Come impersonare il proprio amore? Senza giunture, privi di colle sinoviali e attaccature cartilaginose che permettessero loro di snodarsi, gli scheletri erano costretti a restare immobili, bloccati in posizioni statuarie. Erano amanti con una sola possibilità, un’unica postura. Quale atteggiamento scegliere, avendone a disposizione soltanto uno? In piedi, fianco a fianco, tenendosi per mano, con i teschi ruotati di lato per guardare la loro assenza d’occhi, orbite nelle orbite?
Gli amanti scheletrici volevano mostrare per sempre al mondo il proprio amore in una forma che non potesse essere confusa con una tenerezza qualsiasi, o con del semplice affetto. Dopo lunghi tentennamenti avevano deciso di assumere pose inequivocabili, le posizioni dell’amore sessuato. E tuttavia, ora che si trovavano paralizzati in un kamasutra definitivo, soffrivano la mancanza di qualche cosa che desse testimonianza anche dei loro sentimenti. In quell’istante l’amore disperò di loro ed essi crollarono in un mucchietto d’ossa.
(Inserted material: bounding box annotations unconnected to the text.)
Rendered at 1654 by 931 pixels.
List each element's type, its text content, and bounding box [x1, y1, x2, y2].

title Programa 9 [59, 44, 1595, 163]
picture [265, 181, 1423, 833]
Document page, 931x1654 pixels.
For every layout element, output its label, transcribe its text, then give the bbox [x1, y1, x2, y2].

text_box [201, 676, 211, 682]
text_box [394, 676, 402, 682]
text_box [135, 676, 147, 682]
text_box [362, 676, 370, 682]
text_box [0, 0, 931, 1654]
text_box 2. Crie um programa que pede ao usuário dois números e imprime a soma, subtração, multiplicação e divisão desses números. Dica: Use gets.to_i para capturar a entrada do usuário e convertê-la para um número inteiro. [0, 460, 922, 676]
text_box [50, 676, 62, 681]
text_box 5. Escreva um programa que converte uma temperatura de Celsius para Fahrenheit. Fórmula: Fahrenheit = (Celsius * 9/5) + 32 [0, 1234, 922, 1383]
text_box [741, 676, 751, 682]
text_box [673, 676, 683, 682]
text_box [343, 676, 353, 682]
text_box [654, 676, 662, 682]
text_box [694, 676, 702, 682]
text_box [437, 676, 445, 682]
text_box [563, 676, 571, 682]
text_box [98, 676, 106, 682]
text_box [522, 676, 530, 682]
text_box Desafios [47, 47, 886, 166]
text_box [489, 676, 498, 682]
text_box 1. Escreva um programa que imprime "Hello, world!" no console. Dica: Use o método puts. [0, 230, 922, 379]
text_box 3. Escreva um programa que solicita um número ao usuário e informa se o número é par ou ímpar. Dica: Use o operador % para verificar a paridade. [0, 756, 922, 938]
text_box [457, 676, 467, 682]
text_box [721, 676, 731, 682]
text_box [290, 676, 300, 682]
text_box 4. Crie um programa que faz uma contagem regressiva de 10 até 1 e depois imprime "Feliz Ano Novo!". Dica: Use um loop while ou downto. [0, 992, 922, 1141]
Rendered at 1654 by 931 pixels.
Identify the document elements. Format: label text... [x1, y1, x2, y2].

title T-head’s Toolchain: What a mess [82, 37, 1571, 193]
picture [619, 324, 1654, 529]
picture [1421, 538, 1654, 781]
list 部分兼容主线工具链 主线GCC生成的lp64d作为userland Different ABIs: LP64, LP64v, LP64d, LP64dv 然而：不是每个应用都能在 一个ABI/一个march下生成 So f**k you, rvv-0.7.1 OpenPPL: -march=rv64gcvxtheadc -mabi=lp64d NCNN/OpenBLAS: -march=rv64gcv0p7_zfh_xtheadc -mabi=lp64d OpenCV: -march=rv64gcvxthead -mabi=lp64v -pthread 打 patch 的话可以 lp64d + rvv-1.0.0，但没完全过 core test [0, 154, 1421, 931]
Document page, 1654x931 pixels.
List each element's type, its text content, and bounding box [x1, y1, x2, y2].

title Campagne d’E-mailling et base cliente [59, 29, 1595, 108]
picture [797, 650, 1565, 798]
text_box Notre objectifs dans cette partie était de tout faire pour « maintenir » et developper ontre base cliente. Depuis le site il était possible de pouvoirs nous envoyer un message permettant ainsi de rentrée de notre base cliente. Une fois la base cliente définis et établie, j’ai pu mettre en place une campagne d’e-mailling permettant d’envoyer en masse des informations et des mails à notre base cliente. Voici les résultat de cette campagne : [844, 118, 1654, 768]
Lasciare scritta nel testamento la volontà che il proprio scheletro venga esposto in pose oscene. Possibilmente trovando qualche complice. Un’amante sufficientemente illusa da pensare che la sua passione sia così speciale da meritare di essere perpetuata anche dopo la morte. O un buontempone sconosciuto, con cui organizzare un’orgia di ossa. Magari anche qualche amico, con il quale da vivi si sarebbe provato imbarazzo anche solo a entrare insieme in un cesso pubblico per fare pipì. Diventare ardimentosi dopo il decesso, trovare il coraggio di realizzare da morti ciò che non si è osato nemmeno immaginare quando si era vivi.